Anders gesagt: wer Rezensionen haben will, muss immer mit Wertungen rechnen. Bisher hat sich zum Beispiel noch niemand in dieser ausführlichen Weise über den Wüstenplaneten (Frank Herbert) ausgelassen. Trotzdem würde niemand an dem Weltrang dieses Science-fiction-Romans zweifeln. Und doch kann man das Buch dann noch gut oder schlecht finden. Aber das ist eben, ob geschrieben oder nicht, auch nur eine Rezension.

Faschistische Sprache II
Was die Macht- und Reinheitsfantasien jenes besagten Herrn angeht, so mag ich im Moment dazu garnichts sagen. Es scheint mir der übliche Quark zu sein. 
Ich hatte neulich ein sehr nettes Telefonat mit der Inhaberin eines Kleinverlags (Reichel-Verlag), einer enorm sympathischen Frau, herzlich und gebildet. Ich schreibe, bzw. arbeite gerade zu einem von ihr herausgegebenen Buch, einem esoterischen Werk. Dieses Werk ist - meiner Ansicht nach - ein reines Machwerk. Es zeigt zu Beginn deutlich, wie ein gefühlter Kontrast durch rhetorische Strategien zu einer ideologischen Opposition umgebaut wird.
Insgesamt finde ich den Argumentationsgang "faschistisch". Da ich dazu schon seit längerer Zeit etwas veröffentlichen wollte, habe ich um Erlaubnis gefragt, dieses Buch benutzen zu dürfen. Natürlich war das der Verlegerin nicht recht. Ich habe auch gefragt, weil ich mit dem "negativen" Bescheid gerechnet habe. Und das ist in Ordnung. Weil nicht jeder, so wie ich, dieses Buch so lesen wird. Es gibt viel faschistoides Zeugs in der esoterischen Literatur. Man findet das aber auch in der Ratgeber-Literatur, insbesondere für Manager.
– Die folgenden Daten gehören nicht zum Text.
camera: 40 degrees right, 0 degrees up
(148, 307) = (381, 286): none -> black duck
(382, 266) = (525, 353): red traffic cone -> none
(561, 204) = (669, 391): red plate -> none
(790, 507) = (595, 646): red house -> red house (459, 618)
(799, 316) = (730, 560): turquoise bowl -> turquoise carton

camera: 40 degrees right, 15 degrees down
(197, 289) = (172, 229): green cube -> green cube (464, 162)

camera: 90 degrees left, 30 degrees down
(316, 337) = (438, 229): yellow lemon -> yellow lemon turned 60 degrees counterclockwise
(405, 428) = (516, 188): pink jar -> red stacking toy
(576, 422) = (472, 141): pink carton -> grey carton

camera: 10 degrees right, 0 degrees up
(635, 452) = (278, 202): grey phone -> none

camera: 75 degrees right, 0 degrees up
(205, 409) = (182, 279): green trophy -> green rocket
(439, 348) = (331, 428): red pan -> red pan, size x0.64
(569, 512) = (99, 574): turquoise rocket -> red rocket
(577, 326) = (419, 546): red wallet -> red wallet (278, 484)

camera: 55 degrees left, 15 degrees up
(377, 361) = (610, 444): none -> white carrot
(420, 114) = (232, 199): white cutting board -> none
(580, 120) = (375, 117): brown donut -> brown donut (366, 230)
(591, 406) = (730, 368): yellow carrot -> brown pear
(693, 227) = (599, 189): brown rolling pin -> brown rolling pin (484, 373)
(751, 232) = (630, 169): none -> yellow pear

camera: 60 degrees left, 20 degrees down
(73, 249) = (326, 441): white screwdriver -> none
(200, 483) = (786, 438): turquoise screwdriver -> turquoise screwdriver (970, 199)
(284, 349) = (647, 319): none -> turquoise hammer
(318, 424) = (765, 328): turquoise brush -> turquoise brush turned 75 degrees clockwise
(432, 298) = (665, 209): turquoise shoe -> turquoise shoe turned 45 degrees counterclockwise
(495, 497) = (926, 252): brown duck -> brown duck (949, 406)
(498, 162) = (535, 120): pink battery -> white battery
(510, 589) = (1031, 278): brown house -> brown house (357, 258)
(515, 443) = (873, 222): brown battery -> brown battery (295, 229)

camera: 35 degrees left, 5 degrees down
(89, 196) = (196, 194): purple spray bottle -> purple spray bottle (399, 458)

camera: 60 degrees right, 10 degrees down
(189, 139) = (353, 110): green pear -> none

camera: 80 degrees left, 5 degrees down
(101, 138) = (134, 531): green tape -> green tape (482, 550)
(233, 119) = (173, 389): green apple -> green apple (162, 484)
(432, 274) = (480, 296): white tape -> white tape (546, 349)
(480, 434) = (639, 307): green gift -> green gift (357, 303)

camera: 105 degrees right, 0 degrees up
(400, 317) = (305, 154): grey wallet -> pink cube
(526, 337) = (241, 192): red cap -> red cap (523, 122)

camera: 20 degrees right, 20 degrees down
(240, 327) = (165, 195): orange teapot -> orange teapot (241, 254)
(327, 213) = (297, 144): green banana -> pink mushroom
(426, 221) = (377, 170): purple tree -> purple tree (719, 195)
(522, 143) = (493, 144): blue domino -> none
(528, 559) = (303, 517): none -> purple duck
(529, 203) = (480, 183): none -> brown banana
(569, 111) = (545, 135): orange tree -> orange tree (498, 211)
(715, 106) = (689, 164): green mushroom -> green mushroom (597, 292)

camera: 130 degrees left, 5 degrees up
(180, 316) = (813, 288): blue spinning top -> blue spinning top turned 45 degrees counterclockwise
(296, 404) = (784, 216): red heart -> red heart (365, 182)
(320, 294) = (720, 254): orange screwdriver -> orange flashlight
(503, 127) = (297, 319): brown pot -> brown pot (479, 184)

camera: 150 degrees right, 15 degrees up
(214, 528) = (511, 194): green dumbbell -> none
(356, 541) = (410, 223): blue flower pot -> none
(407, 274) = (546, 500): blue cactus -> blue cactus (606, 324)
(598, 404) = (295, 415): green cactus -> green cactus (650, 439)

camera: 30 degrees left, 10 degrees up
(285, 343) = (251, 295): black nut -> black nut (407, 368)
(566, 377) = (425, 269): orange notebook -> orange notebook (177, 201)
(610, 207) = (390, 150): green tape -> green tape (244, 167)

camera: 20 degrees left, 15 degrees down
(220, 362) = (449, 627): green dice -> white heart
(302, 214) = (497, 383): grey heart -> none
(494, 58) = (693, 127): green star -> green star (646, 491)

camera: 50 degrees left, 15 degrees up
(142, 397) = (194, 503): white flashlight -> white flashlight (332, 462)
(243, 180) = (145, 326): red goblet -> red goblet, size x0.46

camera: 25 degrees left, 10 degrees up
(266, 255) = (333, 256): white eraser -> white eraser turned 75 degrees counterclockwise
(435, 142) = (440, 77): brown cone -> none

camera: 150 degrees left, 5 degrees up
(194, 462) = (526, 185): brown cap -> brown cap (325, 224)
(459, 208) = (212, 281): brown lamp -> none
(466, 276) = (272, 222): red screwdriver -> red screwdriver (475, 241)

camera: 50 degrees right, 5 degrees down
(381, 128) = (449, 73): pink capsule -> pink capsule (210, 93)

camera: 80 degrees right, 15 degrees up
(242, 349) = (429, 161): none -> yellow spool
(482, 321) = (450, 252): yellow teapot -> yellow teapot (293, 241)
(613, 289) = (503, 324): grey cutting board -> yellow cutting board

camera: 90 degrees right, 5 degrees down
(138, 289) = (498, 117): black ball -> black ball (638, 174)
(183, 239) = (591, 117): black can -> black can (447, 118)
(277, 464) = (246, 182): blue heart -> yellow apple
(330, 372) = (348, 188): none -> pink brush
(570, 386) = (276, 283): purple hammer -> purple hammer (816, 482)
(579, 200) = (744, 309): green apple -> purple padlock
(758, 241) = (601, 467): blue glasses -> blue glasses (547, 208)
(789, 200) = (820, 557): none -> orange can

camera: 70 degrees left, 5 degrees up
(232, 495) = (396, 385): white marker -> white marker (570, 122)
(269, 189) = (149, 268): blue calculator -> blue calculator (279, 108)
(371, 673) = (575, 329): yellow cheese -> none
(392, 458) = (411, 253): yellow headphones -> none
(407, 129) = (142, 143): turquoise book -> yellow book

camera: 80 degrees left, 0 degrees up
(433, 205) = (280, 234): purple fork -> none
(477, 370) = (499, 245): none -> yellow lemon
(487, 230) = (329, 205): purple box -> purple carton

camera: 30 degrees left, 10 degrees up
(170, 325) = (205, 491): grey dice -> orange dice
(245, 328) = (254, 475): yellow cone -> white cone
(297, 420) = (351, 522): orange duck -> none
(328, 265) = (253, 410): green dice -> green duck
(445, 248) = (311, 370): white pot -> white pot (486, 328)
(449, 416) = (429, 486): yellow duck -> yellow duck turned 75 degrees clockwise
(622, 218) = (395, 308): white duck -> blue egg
Eine sehr bedenkliche Strömung.
Und doch auch hier noch einmal die Frage, ob ein einzelner Mensch nicht einfach nur unreflektiert auf der Strömung gesellschaftlicher Tendenzen mitgetragen wird oder ob er "faschistisch" ist. Bei den logischen Brüchen, die er in seinem Verhalten zeigt (was ja letzten Endes auch der Auslöser des "Shitstorms" war), dürfte man dies bezweifeln. Was übrigens nicht damit zusammenhängt, ob er ein guter oder ein schlechter Autor ist. (Ich mag Stefan George ganz gerne, aber was ist das für ein faschistischer Hampel; und Brecht liebe ich, aber wie der mit Frauen umgegangen ist: zum Davonlaufen, oder: zum Kommunistisch-werden.)

Ein paar Links
In den letzten Jahren hatte ich mich immer mal wieder mit ähnlichen Problemen herumgeschlagen. Besonders hübsch finde ich immer noch folgenden Artikel von mir:
Zur Ideologie und Kreativität:
Schließlich zum faschistischen Sprechen:

1 Kommentar :

Gabriele Hefele hat gesagt…

Die Überschrift ist schon mal cool! So ganz bin ich nicht zufrieden, gerade wenn Du Husserl und Sartre einbaust. Der Exitenzialismus bzw. die Philosophie des Absurden braucht keinen Sinn. Oder, um es als Quintessenz vielleicht in Kürze-Würze zu sagen: Das, was der bildende Künstler definiert mit "die Kunst liegt im Auge des Betrachters" kann man in der Literatur vielleicht gleichsetzen mit: Der Sinn liegt in der Fantasie des Rezipienten.